- 
                Notifications
    
You must be signed in to change notification settings  - Fork 32
 
Description
I think this is something people know, but it is not explicitly stated: Can a record have multiple extension-fields of the same type?
Section 5.1 of the 1.1 spec says "WARC named fields of the same type shall not be repeated in the same WARC record (for example, a WARC record shall not have several WARC-Date or several WARC-Target-URI), except as noted (e.g. WARC-Concurrent-To)." However it makes no explicit mention of whether multiple extension-fields of the same type are allowed. It does say "WARC processing software shall ignore fields with unrecognized names" which could mean it is allowed.

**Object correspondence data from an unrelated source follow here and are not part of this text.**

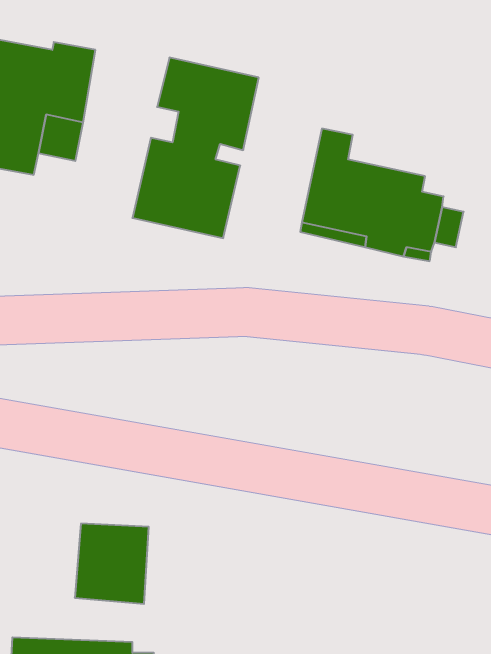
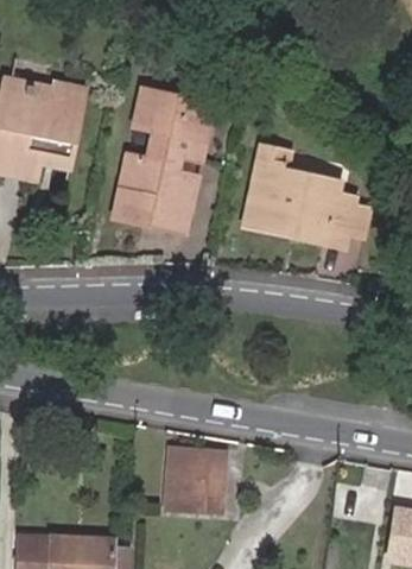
building: [75,524,149,604] -> [167,450,224,512]

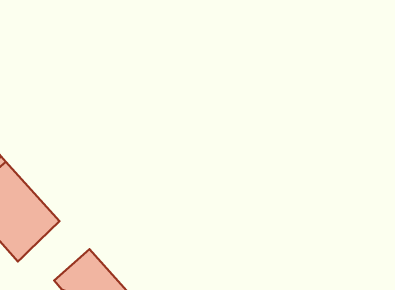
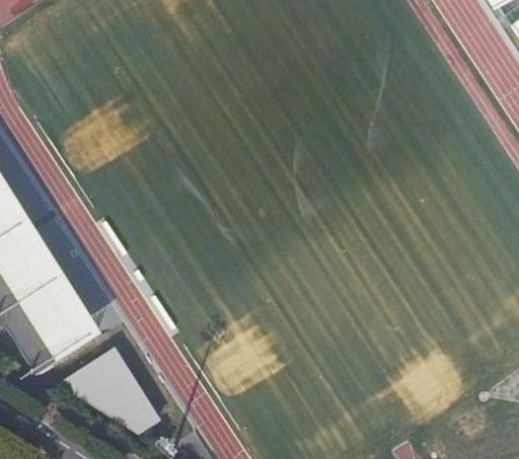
building: none -> [26,307,108,369]

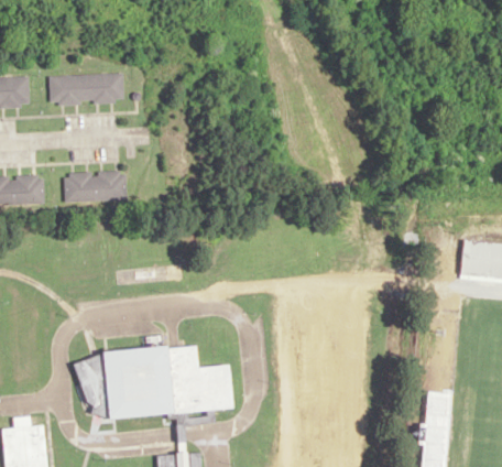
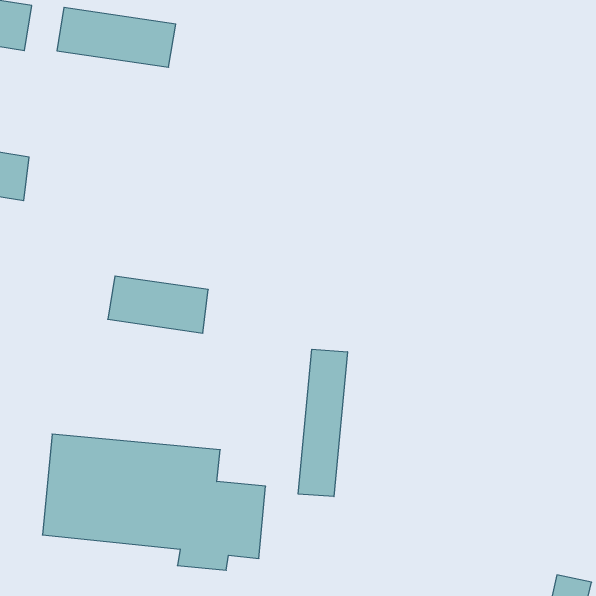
building: [64,172,127,202] -> [108,276,208,333]
building: none -> [298,349,347,497]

I think the answer is yes. But this is not stated anywhere. An example of multiple extension-fields of the same type on the same record that I've found so far is #42, the proposed WARC-Protocol field. That shows examples using 2 fields (for TLS and HTTP), but presumably at some point this will become a named field and have language in the spec like WARC-Concurrent-To does, leaving this question unanswered.
A reason to explicitly discuss multiple extension-fields of the same type is to avoid implementation issues. I suspect most WARC parsing software implements field parsing for extension-fields with a dictionary/hash, keyed on the field name, where duplicate keys are not allowed. Implementations will behave differently (first value wins, last field value wins, etc.). I personally hit this when parsing records with multiple WARC-Protocol fields.
Perhaps it should be explicitly stated, or does the " ignore fields with unrecognized names" cover this?